Huber erzählt, dass er beim Arzt einfach ins Wartezimmer geschickt wurde - mitten unter alle anderen Patienten. Die Ärztin habe keine Schutzkleidung getragen, ihr Mundschutz habe locker am Kinn gebaumelt. Nach dem Test wurde er nach Hause geschickt.
Huber informiert seinen Arbeitgeber erneut, dass bisher nichts klar sei. Daraufhin weist der Arbeitgeber Hubers direkte Kollegen an, die gerade auf Dienstreisen sind, in ihren Hotels zu bleiben und keine Kunden zu besuchen. Nach 48 Stunden Warten hat Huber dann Gewissheit: Das Labor teilt ihm mit, der Test sei negativ gewesen.
Von einem anderen Fall berichtet ein niedergelassener Arzt in Schwabing. Einer seiner Patienten ist in den vergangenen zwei Wochen in einem Risikogebiet gewesen und danach erkrankt. Ein klarer Verdachtsfall also. Doch die Ärztin beim Bereitschaftsdienst der Kassenärztlichen Vereinigung (KVB) leitet offenbar keinen Labortest in die Wege. Sie meldet nach Darstellung des Schwabinger Arztes den Fall auch nicht - was Pflicht wäre - ans Gesundheitsamt. Stattdessen soll sie dem Anrufer lapidar erklärt haben: Er solle zu Hause bleiben und sich vom Hausarzt für eine Woche krank schreiben lassen. "Ich hoffe sehr, dass das ein Einzelfall ist", schreibt der Arzt an die SZ.

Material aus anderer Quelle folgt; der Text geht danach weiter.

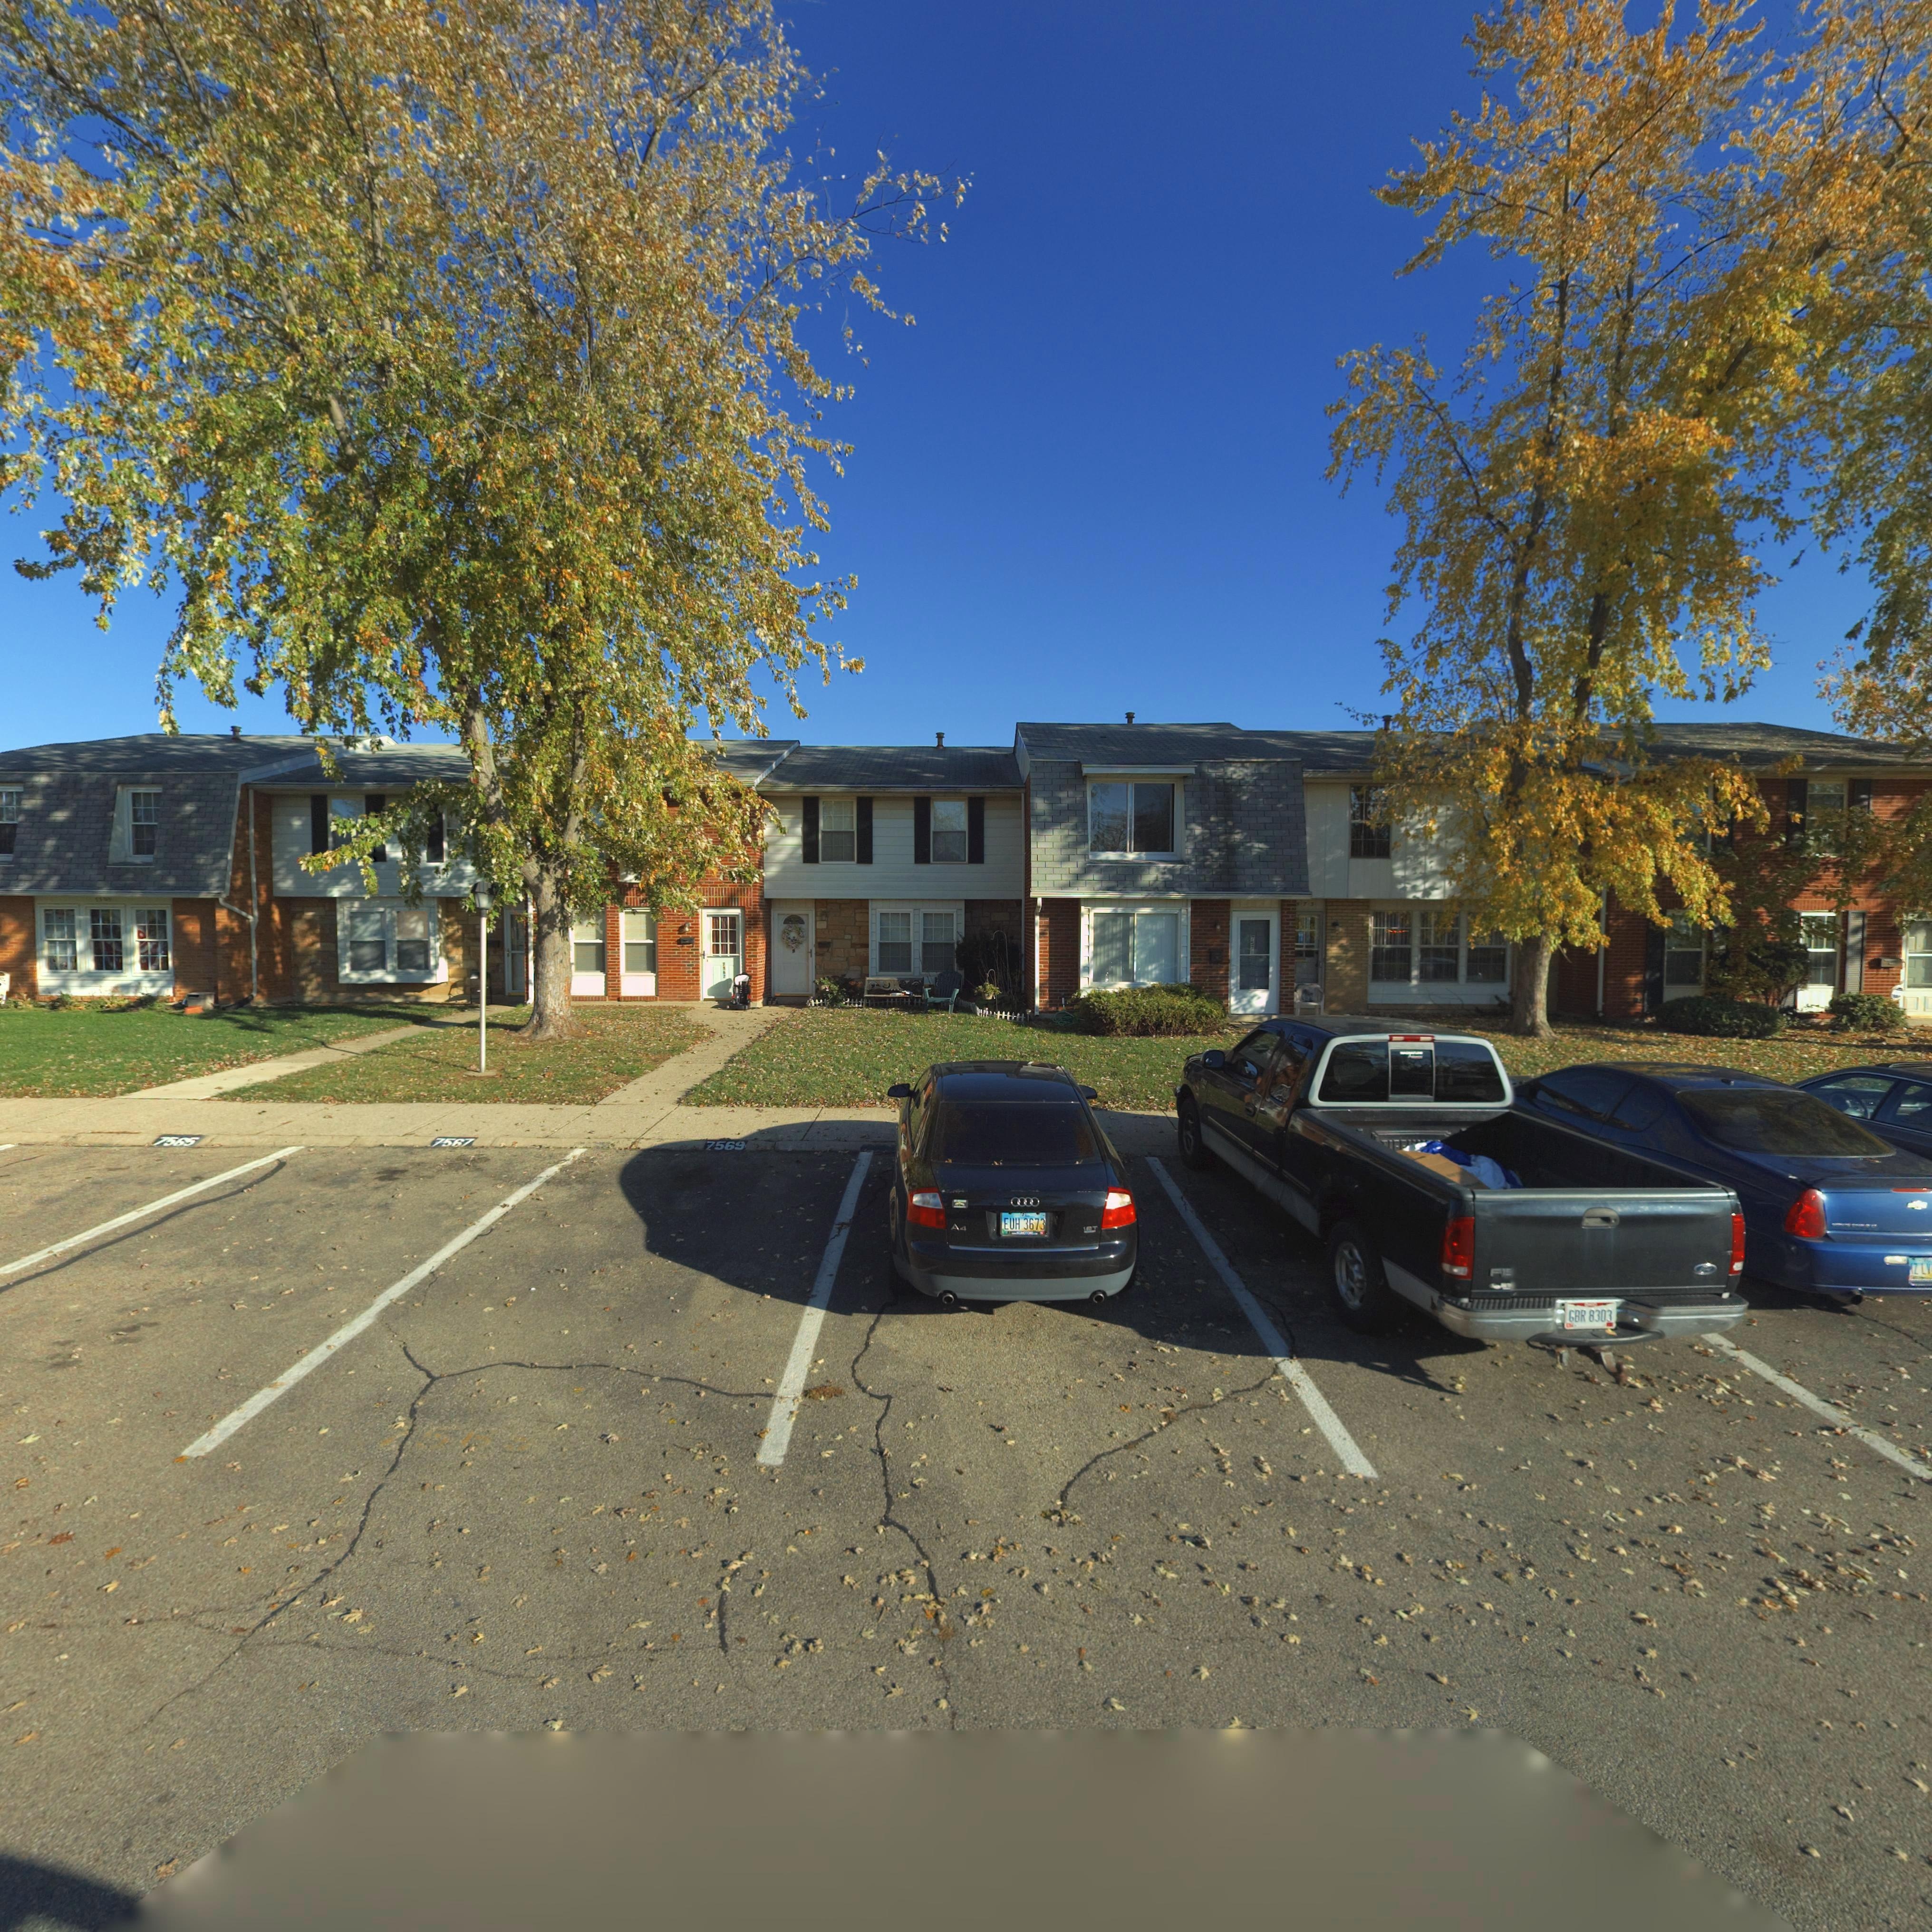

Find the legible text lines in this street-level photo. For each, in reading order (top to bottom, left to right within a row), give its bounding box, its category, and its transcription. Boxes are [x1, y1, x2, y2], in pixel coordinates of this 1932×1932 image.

[94, 897, 112, 902] StreetNumber: **63
[1302, 901, 1314, 907] StreetNumber: 73
[1249, 935, 1255, 955] StreetNumber: 7571
[722, 962, 726, 978] StreetNumber: 7567
[150, 1136, 201, 1147] StreetNumber: 7565
[430, 1137, 476, 1148] StreetNumber: 7567
[705, 1140, 746, 1150] StreetNumber: 7569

Auf der Homepage der Kassenärztlichen Vereinigung Bayerns (KVB) ist klar formuliert, was in einem derartigen Fall eigentlich passieren müsste: "Bei entsprechender Notwendigkeit wird ein diensthabender Arzt den Patienten in seinem häuslichen Umfeld aufsuchen und den entsprechenden Test durchführen." Die KVB bietet nämlich einen Hausbesuchsdienst an: Patienten, bei denen der Verdacht auf eine Infektion besteht, sollen sich telefonisch an die Rufnummer 116117 wenden und nicht ohne vorherige Rücksprache die Praxen der niedergelassenen Ärzte oder Bereitschaftspraxen aufsuchen. "Wenn eine Testung als notwendig erachtet wird, dann wird ein Fahrzeug, das auch die notwendige Schutzausrüstung mit an Bord hat, mit einem Arzt geschickt, der den Test in häuslicher Umgebung durchführt", teilt die KVB mit. Wartezeiten seien freilich unvermeidlich.
Und was gilt als begründeter Verdacht? Wer kümmert sich um Menschen, die ein erhöhtes Risiko und Krankheitssymptome haben, ohne aber direkten Kontakt mit erwiesenen Infizierten gehabt zu haben? Da zeigen sich, wie etliche Betroffene der SZ berichten, auch Beratungsstellen in diesen Tagen oft recht ratlos.
Es gibt trotz aller Informationen jede Menge Unsicherheit, auch bei manchen Ärzten, umso mehr natürlich bei scheinbar oder möglicherweise Betroffenen. Hunderte Menschen suchen in diesen Tagen Rat beim städtischen Bürgertelefon. Unter 089/ 23 34 47 40 werden dort täglich von acht bis 18 Uhr Fragen zum Coronavirus beantwortet. Zwei Ärzte sind laut Johannes Mayer, Sprecher des Kreisverwaltungsreferats (KVR), "ständig vor Ort und können kurzfristig bei medizinischen Detailfragen unterstützen".
Das Bürgertelefon werde von KVR-Mitarbeitern beantwortet, die nach einer vom Gesundheitsamt erstellten Liste vorgehen, erklärt Mayer. Zunächst werde gefragt, ob sich der Anrufer in einem Risikogebiet aufgehalten hat oder mit einer positiv getesteten Person in Kontakt war. "Werden diese Fragen verneint, erfolgt die Empfehlung, sich telefonisch an seinen Hausarzt zu wenden", so Mayer weiter.
Wie bei Hans Huber. Dem gesagt wurde, er solle einfach vorbeikommen und sich ins Wartezimmer zu all den anderen Menschen setzen. Man darf davon ausgehen, dass er nicht der einzige Anrufer ist, dem so etwas geschehen ist. Er war ein Zweifelsfall, der im Zweifel andere hätte anstecken können.